RFC 2616 (Hypertext Transfer Protocol — HTTP/1.1) states there is no limit to the length of a query string (section 3.2.1). RFC 3986 also states there is no limit, but indicates the hostname is limited to 255 characters because of DNS limitations (section 2.3.3).

While the specifications do not specify any maximum length, practical limits are imposed by web browser and server software. Based on the research found at Boutell.com:

  • Microsoft Internet Explorer (Browser)
    Microsoft states that the maximum length of a URL in Internet Explorer is 2,083 characters, with no more than 2,048 characters in the path portion of the URL. Attempts to use URLs longer than this produced a clear error message in Internet Explorer.

  • Microsoft Edge (Browser)
    The limit appears to be around 81578 characters. See URL Length limitation of Microsoft Edge

  • Chrome
    It stops displaying the URL after 64k characters, but can serve more than 100k characters. No further testing was done beyond that.

  • Firefox (Browser)
    After 65,536 characters, the location bar no longer displays the URL in Windows Firefox 1.5.x. However, longer URLs will work. No further testing was done after 100,000 characters.

  • Safari (Browser)
    At least 80,000 characters will work. Testing was not tried beyond that.

  • Opera (Browser)
    At least 190,000 characters will work. Stopped testing after 190,000 characters. Opera 9 for Windows continued to display a fully editable, copyable and pasteable URL in the location bar even at 190,000 characters.

  • Apache (Server)
    Early attempts to measure the maximum URL length in web browsers bumped into a server URL length limit of approximately 4,000 characters, after which Apache produces a "413 Entity Too Large" error. The current up to date Apache build found in Red Hat Enterprise Linux 4 was used. The official Apache documentation only mentions an 8,192-byte limit on an individual field in a request.

## Task instructions
a) List every web browser that the passage on URL length limits covers.
b) Carry the passage on URL length limits forward from its final sentence.

## Excerpted records
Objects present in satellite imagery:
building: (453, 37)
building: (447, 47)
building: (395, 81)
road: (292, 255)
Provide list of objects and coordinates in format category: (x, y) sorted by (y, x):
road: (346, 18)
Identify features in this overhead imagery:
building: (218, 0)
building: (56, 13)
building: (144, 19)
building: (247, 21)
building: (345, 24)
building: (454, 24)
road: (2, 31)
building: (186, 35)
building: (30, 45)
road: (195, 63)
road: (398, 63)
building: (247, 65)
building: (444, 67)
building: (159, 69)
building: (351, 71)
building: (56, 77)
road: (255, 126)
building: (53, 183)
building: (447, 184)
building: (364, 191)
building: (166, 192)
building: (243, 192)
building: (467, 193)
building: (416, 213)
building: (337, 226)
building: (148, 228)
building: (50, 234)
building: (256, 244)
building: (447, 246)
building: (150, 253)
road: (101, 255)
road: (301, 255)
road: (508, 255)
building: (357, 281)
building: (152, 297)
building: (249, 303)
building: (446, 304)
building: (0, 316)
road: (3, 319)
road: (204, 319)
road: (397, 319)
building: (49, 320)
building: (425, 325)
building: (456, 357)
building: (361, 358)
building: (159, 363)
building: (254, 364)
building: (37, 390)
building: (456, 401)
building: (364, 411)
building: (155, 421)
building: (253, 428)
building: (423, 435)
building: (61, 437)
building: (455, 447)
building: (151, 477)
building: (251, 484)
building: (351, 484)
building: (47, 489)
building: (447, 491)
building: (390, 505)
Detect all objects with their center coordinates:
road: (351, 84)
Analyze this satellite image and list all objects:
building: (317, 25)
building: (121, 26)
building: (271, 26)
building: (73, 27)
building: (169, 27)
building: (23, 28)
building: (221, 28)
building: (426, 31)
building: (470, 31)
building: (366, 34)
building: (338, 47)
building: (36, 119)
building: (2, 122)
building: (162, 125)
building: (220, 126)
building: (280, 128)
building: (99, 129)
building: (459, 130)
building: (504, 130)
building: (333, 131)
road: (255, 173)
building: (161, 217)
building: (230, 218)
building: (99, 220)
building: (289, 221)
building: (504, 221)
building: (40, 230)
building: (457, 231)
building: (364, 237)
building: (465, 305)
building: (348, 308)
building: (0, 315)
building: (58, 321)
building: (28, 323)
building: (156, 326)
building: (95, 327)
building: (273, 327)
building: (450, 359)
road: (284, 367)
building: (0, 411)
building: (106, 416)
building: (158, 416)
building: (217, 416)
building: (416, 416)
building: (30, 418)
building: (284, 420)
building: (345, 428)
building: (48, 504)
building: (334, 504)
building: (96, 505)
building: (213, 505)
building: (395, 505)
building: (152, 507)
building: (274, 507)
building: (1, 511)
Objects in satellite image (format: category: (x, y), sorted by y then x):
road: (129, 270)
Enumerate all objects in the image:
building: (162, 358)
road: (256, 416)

## Outputs in order
a)
Microsoft Internet Explorer
Microsoft Edge
Chrome
Firefox
Safari
Opera

b)
  • Microsoft Internet Information Server (Server)
    The default limit is 16,384 characters (yes, Microsoft's web server accepts longer URLs than Microsoft's web browser). This is configurable.

  • Perl HTTP::Daemon (Server)
    Up to 8,000 bytes will work. Those constructing web application servers with Perl's HTTP::Daemon module will encounter a 16,384 byte limit on the combined size of all HTTP request headers. This does not include POST-method form data, file uploads, etc., but it does include the URL. In practice this resulted in a 413 error when a URL was significantly longer than 8,000 characters. This limitation can be easily removed. Look for all occurrences of 16x1024 in Daemon.pm and replace them with a larger value. Of course, this does increase your exposure to denial of service attacks.

OTHER TIPS

Although officially there is no limit, many security configuration recommendations state that maxQueryStrings on a server should be set to a maximum character limit of 1024 while the entire url including the query string should be set to a max of 2048 characters. This is to prevent the Slow HTTP Request vulnerability on a web server to prevent slow DDOS attacks that shows up on the Qualys Web Application Scanner and other security scanners.

Please see the below code for Windows IIS Servers with Web.config:

<security>
    <requestFiltering>
        <requestLimits maxQueryString="1024" maxUrl="2048">
           <headerLimits>
              <add header="Content-type" sizeLimit="100" />
           </headerLimits>
        </requestLimits>
     </requestFiltering>
</security>

Different web stacks do support different lengths of http-requests. I know from experience that the early stacks of Safari only supported 4000 characters and thus had difficulty handling ASP.net pages because of the USER-STATE. This is even for POST, so you would have to check the browser and see what the stack limit is. I think that you may reach a limit even on newer browsers. I cannot remember but one of them (IE6, I think) had a limit of 16-bit limit, 32,768 or something.